- _EXERCISE OBJECTIVE_: Rewrite all the lines of the records below, replacing "common name" with "vernacular name" wherever it appears and leaving everything else unchanged.

═════ DATA ENTRIES

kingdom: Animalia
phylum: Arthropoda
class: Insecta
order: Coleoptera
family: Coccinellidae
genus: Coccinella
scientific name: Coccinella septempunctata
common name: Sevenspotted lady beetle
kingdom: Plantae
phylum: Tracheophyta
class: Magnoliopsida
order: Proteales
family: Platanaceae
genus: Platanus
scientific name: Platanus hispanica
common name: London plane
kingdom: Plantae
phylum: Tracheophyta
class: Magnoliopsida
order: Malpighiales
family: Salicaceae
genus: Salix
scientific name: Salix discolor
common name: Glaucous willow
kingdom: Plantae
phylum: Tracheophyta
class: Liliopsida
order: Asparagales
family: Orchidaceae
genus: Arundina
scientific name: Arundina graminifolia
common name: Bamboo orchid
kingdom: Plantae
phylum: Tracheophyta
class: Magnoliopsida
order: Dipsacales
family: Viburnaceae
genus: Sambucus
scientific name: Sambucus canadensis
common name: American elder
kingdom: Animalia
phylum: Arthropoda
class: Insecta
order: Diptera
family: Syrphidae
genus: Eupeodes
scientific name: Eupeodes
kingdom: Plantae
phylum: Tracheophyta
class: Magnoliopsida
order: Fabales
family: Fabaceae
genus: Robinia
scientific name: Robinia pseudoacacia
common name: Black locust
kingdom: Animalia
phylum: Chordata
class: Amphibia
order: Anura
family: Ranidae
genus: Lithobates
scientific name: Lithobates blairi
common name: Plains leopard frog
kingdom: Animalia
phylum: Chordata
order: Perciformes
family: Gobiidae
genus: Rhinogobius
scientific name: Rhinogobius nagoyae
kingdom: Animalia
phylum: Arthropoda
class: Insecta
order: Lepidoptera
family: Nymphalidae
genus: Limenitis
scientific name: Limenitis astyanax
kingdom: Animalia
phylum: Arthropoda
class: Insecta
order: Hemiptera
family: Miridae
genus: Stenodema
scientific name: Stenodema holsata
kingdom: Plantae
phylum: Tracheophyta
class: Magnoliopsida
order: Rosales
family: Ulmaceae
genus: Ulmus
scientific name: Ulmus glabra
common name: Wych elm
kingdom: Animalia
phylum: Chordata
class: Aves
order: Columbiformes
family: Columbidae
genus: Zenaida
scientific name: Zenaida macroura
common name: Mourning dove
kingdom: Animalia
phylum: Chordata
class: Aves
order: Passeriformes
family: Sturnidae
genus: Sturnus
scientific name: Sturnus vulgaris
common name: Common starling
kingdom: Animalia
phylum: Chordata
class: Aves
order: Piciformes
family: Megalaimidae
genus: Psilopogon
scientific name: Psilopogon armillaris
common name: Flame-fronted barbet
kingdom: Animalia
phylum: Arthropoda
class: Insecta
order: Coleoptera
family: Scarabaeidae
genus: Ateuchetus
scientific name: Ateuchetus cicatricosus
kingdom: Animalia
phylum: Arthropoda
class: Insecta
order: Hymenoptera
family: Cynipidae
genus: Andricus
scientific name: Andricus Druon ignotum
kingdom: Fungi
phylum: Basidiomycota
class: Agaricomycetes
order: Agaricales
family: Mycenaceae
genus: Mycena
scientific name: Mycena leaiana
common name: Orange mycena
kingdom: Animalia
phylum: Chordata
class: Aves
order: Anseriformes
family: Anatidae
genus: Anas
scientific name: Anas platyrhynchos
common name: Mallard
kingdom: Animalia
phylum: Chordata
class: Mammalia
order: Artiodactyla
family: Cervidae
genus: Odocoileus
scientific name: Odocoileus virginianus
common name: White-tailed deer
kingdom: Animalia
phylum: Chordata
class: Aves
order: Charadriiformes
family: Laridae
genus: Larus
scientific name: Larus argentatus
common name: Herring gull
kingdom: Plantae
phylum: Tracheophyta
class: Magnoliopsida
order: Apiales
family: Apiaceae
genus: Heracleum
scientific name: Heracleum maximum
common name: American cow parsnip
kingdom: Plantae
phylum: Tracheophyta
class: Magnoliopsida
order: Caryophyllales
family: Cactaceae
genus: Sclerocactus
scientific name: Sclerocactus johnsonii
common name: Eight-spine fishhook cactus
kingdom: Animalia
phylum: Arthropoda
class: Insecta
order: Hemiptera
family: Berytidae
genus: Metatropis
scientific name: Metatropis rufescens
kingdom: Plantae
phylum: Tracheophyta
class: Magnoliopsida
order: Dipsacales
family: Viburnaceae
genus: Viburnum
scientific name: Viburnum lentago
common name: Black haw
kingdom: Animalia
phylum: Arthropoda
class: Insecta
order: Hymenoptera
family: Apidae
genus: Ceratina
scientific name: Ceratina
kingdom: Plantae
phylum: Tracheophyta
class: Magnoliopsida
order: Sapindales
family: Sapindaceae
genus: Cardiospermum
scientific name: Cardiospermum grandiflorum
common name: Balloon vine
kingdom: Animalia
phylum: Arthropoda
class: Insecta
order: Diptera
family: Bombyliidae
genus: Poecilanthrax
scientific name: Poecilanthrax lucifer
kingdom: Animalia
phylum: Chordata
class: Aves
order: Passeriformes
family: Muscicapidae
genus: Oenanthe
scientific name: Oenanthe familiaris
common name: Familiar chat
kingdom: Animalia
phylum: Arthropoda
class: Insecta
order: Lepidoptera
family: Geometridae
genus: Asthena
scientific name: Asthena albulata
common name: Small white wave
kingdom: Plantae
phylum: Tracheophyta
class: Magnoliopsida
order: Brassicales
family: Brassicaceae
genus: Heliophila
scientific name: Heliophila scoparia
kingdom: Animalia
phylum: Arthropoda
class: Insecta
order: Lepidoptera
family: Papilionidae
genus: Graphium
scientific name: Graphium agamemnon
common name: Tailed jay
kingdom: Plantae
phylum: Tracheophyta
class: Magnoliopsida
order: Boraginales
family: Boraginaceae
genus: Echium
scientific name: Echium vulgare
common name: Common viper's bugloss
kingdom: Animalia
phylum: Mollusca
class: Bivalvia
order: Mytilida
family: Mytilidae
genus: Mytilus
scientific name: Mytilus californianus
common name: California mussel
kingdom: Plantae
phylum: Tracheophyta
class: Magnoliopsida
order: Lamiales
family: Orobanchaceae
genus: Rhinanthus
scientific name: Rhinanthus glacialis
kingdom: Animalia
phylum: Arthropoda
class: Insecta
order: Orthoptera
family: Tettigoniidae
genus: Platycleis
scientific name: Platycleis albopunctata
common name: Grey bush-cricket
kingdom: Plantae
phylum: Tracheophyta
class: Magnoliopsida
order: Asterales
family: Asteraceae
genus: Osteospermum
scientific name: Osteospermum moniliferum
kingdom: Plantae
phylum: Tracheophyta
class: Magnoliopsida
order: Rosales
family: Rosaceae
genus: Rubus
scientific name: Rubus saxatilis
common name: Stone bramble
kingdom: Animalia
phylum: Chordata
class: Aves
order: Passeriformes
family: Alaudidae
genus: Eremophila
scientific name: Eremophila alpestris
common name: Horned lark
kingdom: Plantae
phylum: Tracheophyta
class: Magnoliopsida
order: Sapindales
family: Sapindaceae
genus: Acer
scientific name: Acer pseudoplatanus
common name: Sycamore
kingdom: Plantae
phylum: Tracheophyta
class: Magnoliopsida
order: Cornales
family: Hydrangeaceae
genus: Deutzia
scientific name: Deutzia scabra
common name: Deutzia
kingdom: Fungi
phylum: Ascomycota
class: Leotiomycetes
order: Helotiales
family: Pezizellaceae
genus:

══════════

- _RESULT_:
kingdom: Animalia
phylum: Arthropoda
class: Insecta
order: Coleoptera
family: Coccinellidae
genus: Coccinella
scientific name: Coccinella septempunctata
vernacular name: Sevenspotted lady beetle
kingdom: Plantae
phylum: Tracheophyta
class: Magnoliopsida
order: Proteales
family: Platanaceae
genus: Platanus
scientific name: Platanus hispanica
vernacular name: London plane
kingdom: Plantae
phylum: Tracheophyta
class: Magnoliopsida
order: Malpighiales
family: Salicaceae
genus: Salix
scientific name: Salix discolor
vernacular name: Glaucous willow
kingdom: Plantae
phylum: Tracheophyta
class: Liliopsida
order: Asparagales
family: Orchidaceae
genus: Arundina
scientific name: Arundina graminifolia
vernacular name: Bamboo orchid
kingdom: Plantae
phylum: Tracheophyta
class: Magnoliopsida
order: Dipsacales
family: Viburnaceae
genus: Sambucus
scientific name: Sambucus canadensis
vernacular name: American elder
kingdom: Animalia
phylum: Arthropoda
class: Insecta
order: Diptera
family: Syrphidae
genus: Eupeodes
scientific name: Eupeodes
kingdom: Plantae
phylum: Tracheophyta
class: Magnoliopsida
order: Fabales
family: Fabaceae
genus: Robinia
scientific name: Robinia pseudoacacia
vernacular name: Black locust
kingdom: Animalia
phylum: Chordata
class: Amphibia
order: Anura
family: Ranidae
genus: Lithobates
scientific name: Lithobates blairi
vernacular name: Plains leopard frog
kingdom: Animalia
phylum: Chordata
order: Perciformes
family: Gobiidae
genus: Rhinogobius
scientific name: Rhinogobius nagoyae
kingdom: Animalia
phylum: Arthropoda
class: Insecta
order: Lepidoptera
family: Nymphalidae
genus: Limenitis
scientific name: Limenitis astyanax
kingdom: Animalia
phylum: Arthropoda
class: Insecta
order: Hemiptera
family: Miridae
genus: Stenodema
scientific name: Stenodema holsata
kingdom: Plantae
phylum: Tracheophyta
class: Magnoliopsida
order: Rosales
family: Ulmaceae
genus: Ulmus
scientific name: Ulmus glabra
vernacular name: Wych elm
kingdom: Animalia
phylum: Chordata
class: Aves
order: Columbiformes
family: Columbidae
genus: Zenaida
scientific name: Zenaida macroura
vernacular name: Mourning dove
kingdom: Animalia
phylum: Chordata
class: Aves
order: Passeriformes
family: Sturnidae
genus: Sturnus
scientific name: Sturnus vulgaris
vernacular name: Common starling
kingdom: Animalia
phylum: Chordata
class: Aves
order: Piciformes
family: Megalaimidae
genus: Psilopogon
scientific name: Psilopogon armillaris
vernacular name: Flame-fronted barbet
kingdom: Animalia
phylum: Arthropoda
class: Insecta
order: Coleoptera
family: Scarabaeidae
genus: Ateuchetus
scientific name: Ateuchetus cicatricosus
kingdom: Animalia
phylum: Arthropoda
class: Insecta
order: Hymenoptera
family: Cynipidae
genus: Andricus
scientific name: Andricus Druon ignotum
kingdom: Fungi
phylum: Basidiomycota
class: Agaricomycetes
order: Agaricales
family: Mycenaceae
genus: Mycena
scientific name: Mycena leaiana
vernacular name: Orange mycena
kingdom: Animalia
phylum: Chordata
class: Aves
order: Anseriformes
family: Anatidae
genus: Anas
scientific name: Anas platyrhynchos
vernacular name: Mallard
kingdom: Animalia
phylum: Chordata
class: Mammalia
order: Artiodactyla
family: Cervidae
genus: Odocoileus
scientific name: Odocoileus virginianus
vernacular name: White-tailed deer
kingdom: Animalia
phylum: Chordata
class: Aves
order: Charadriiformes
family: Laridae
genus: Larus
scientific name: Larus argentatus
vernacular name: Herring gull
kingdom: Plantae
phylum: Tracheophyta
class: Magnoliopsida
order: Apiales
family: Apiaceae
genus: Heracleum
scientific name: Heracleum maximum
vernacular name: American cow parsnip
kingdom: Plantae
phylum: Tracheophyta
class: Magnoliopsida
order: Caryophyllales
family: Cactaceae
genus: Sclerocactus
scientific name: Sclerocactus johnsonii
vernacular name: Eight-spine fishhook cactus
kingdom: Animalia
phylum: Arthropoda
class: Insecta
order: Hemiptera
family: Berytidae
genus: Metatropis
scientific name: Metatropis rufescens
kingdom: Plantae
phylum: Tracheophyta
class: Magnoliopsida
order: Dipsacales
family: Viburnaceae
genus: Viburnum
scientific name: Viburnum lentago
vernacular name: Black haw
kingdom: Animalia
phylum: Arthropoda
class: Insecta
order: Hymenoptera
family: Apidae
genus: Ceratina
scientific name: Ceratina
kingdom: Plantae
phylum: Tracheophyta
class: Magnoliopsida
order: Sapindales
family: Sapindaceae
genus: Cardiospermum
scientific name: Cardiospermum grandiflorum
vernacular name: Balloon vine
kingdom: Animalia
phylum: Arthropoda
class: Insecta
order: Diptera
family: Bombyliidae
genus: Poecilanthrax
scientific name: Poecilanthrax lucifer
kingdom: Animalia
phylum: Chordata
class: Aves
order: Passeriformes
family: Muscicapidae
genus: Oenanthe
scientific name: Oenanthe familiaris
vernacular name: Familiar chat
kingdom: Animalia
phylum: Arthropoda
class: Insecta
order: Lepidoptera
family: Geometridae
genus: Asthena
scientific name: Asthena albulata
vernacular name: Small white wave
kingdom: Plantae
phylum: Tracheophyta
class: Magnoliopsida
order: Brassicales
family: Brassicaceae
genus: Heliophila
scientific name: Heliophila scoparia
kingdom: Animalia
phylum: Arthropoda
class: Insecta
order: Lepidoptera
family: Papilionidae
genus: Graphium
scientific name: Graphium agamemnon
vernacular name: Tailed jay
kingdom: Plantae
phylum: Tracheophyta
class: Magnoliopsida
order: Boraginales
family: Boraginaceae
genus: Echium
scientific name: Echium vulgare
vernacular name: Common viper's bugloss
kingdom: Animalia
phylum: Mollusca
class: Bivalvia
order: Mytilida
family: Mytilidae
genus: Mytilus
scientific name: Mytilus californianus
vernacular name: California mussel
kingdom: Plantae
phylum: Tracheophyta
class: Magnoliopsida
order: Lamiales
family: Orobanchaceae
genus: Rhinanthus
scientific name: Rhinanthus glacialis
kingdom: Animalia
phylum: Arthropoda
class: Insecta
order: Orthoptera
family: Tettigoniidae
genus: Platycleis
scientific name: Platycleis albopunctata
vernacular name: Grey bush-cricket
kingdom: Plantae
phylum: Tracheophyta
class: Magnoliopsida
order: Asterales
family: Asteraceae
genus: Osteospermum
scientific name: Osteospermum moniliferum
kingdom: Plantae
phylum: Tracheophyta
class: Magnoliopsida
order: Rosales
family: Rosaceae
genus: Rubus
scientific name: Rubus saxatilis
vernacular name: Stone bramble
kingdom: Animalia
phylum: Chordata
class: Aves
order: Passeriformes
family: Alaudidae
genus: Eremophila
scientific name: Eremophila alpestris
vernacular name: Horned lark
kingdom: Plantae
phylum: Tracheophyta
class: Magnoliopsida
order: Sapindales
family: Sapindaceae
genus: Acer
scientific name: Acer pseudoplatanus
vernacular name: Sycamore
kingdom: Plantae
phylum: Tracheophyta
class: Magnoliopsida
order: Cornales
family: Hydrangeaceae
genus: Deutzia
scientific name: Deutzia scabra
vernacular name: Deutzia
kingdom: Fungi
phylum: Ascomycota
class: Leotiomycetes
order: Helotiales
family: Pezizellaceae
genus:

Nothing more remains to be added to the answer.